§ REQUIRED WORK
(1) Answer these questions using the In the Club review.
(a) At what age was Annie's love of games and of her own body taken away?
(b) How many boyfriends has Olivia had?
(c) For which festival was the play originally commissioned, and in what year?
(2) Condense the paragraph of the In the Club review that begins "A club is loud, noisy" into a single sentence, keeping its main facts.
(3) From the In the Club review, transcribe the stretch from "A club is loud, noisy, sweaty, disconcerting." through "home of football." with no changes.

REVIEW: In the Club by Patricia Cornelius


Annie is a fan of football. A fan of the boys from her team. She knows the line up, the injuries, every level of play. As a kid she felt like a bird in flight, agile, swift. She loved games. She loved her body and what it was capable of. At sixteen, that was taken away.

Olivia has had two boyfriends and never had a male friend. She’s never been in love. She used to think she’d travel and have adventures. But just like the women Annie mentions, she’s never lived her dreams. She was too scared. Scared of men.

Ruby likes to run with the boys, but she’s in control. She knows the rules. She knows how to turn men on and play the game, but she is the one who gets to choose. She loves sex. She loves sex with young, fit men. And she knows where to get it.

Three women walk into a club.

We already know these women so well. Where they come from, what they are looking for and tonight is the night they might find it. Want to find it. Tonight is the night. Let’s go.

A chorus of men. A pack of footballers. They enter the club like they own the place. They are on the prowl. On the hunt. Looking for sex. Looking for cunt. These are the men Annie is a fan of, Olivia is scared of and Ruby has fucked before.

A club is loud, noisy, sweaty, disconcerting. A place to drink and dance and get loose. Out of control. And in Patricia Cornelius’ In the Club, it’s a place to confront the predatory nature of men and the complex, complicated relationship between footballers and the women they target.

The play was originally commissioned in 2018 for the Adelaide Festival and this is its premiere in Melbourne, the home of football.

§ INFORMATION GIVEN
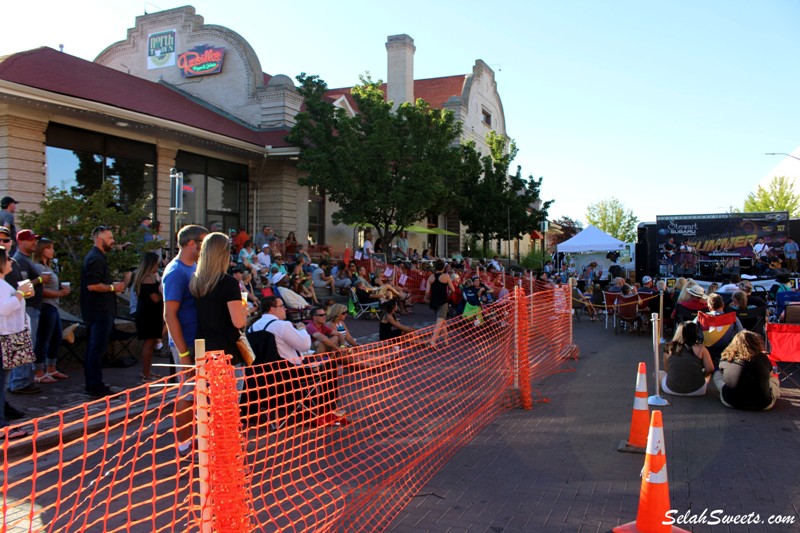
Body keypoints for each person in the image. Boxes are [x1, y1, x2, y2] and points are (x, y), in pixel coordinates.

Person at [250, 296, 347, 425]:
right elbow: (304, 345)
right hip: (289, 375)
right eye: (282, 306)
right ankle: (328, 407)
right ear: (272, 309)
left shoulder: (252, 327)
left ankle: (312, 404)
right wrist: (302, 328)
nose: (285, 309)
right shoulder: (281, 325)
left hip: (265, 377)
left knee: (316, 364)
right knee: (329, 364)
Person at [162, 224, 207, 457]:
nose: (205, 247)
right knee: (187, 395)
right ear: (191, 244)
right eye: (203, 242)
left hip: (197, 340)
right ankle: (182, 444)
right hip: (185, 343)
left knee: (198, 394)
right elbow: (169, 314)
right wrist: (182, 353)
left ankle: (197, 439)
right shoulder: (176, 272)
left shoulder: (194, 267)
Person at [80, 226, 127, 398]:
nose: (113, 241)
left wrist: (111, 286)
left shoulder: (97, 257)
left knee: (96, 349)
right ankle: (94, 385)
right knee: (95, 349)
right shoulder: (95, 258)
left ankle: (95, 384)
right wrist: (113, 287)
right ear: (100, 238)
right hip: (99, 311)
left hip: (100, 310)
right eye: (110, 238)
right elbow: (92, 285)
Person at [189, 232, 248, 366]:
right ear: (224, 254)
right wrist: (244, 311)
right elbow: (238, 322)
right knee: (232, 387)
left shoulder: (196, 280)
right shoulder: (229, 283)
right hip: (227, 352)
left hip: (204, 349)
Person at [7, 229, 51, 394]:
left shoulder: (25, 260)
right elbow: (21, 286)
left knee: (27, 346)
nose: (35, 243)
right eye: (31, 240)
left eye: (35, 240)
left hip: (32, 308)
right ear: (21, 242)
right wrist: (40, 280)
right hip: (26, 309)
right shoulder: (19, 260)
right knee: (23, 345)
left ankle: (23, 381)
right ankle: (19, 382)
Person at [0, 245, 33, 439]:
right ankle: (2, 424)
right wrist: (20, 294)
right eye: (6, 257)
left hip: (13, 334)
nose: (11, 260)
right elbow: (4, 309)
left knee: (3, 381)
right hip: (6, 336)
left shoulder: (4, 283)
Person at [32, 237, 70, 384]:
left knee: (56, 337)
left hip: (54, 306)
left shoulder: (48, 267)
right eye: (49, 248)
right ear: (42, 249)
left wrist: (61, 289)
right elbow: (40, 290)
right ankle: (39, 371)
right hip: (46, 306)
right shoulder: (38, 268)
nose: (52, 251)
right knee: (43, 339)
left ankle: (51, 367)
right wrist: (59, 293)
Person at [713, 330, 780, 410]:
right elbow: (771, 375)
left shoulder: (728, 357)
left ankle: (726, 391)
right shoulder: (763, 357)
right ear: (755, 343)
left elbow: (721, 369)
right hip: (763, 404)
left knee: (717, 374)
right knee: (774, 379)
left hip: (731, 402)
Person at [132, 252, 164, 383]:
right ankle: (146, 373)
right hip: (148, 315)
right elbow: (155, 298)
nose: (158, 265)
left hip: (150, 314)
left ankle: (147, 371)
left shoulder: (147, 277)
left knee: (150, 344)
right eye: (156, 263)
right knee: (149, 344)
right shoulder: (147, 279)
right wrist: (165, 291)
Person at [660, 321, 714, 396]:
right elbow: (710, 369)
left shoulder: (669, 348)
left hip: (671, 389)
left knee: (658, 374)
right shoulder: (701, 348)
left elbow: (667, 369)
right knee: (706, 374)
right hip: (698, 390)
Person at [425, 259, 454, 347]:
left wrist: (426, 298)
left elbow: (427, 292)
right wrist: (449, 294)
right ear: (443, 267)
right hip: (442, 301)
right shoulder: (446, 276)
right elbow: (453, 289)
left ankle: (446, 340)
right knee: (439, 323)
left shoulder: (431, 277)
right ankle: (433, 341)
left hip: (434, 302)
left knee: (442, 320)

§ OUTPUTS FOR THE TASKS
(1)
(a) Sixteen.
(b) Two.
(c) The Adelaide Festival, in 2018.

(2) In Patricia Cornelius' In the Club, the loud, sweaty, disconcerting club, a place to drink, dance and lose control, becomes the setting for confronting men's predatory nature and the complicated relationship between footballers and the women they target.

(3)
A club is loud, noisy, sweaty, disconcerting. A place to drink and dance and get loose. Out of control. And in Patricia Cornelius’ In the Club, it’s a place to confront the predatory nature of men and the complex, complicated relationship between footballers and the women they target.

The play was originally commissioned in 2018 for the Adelaide Festival and this is its premiere in Melbourne, the home of football.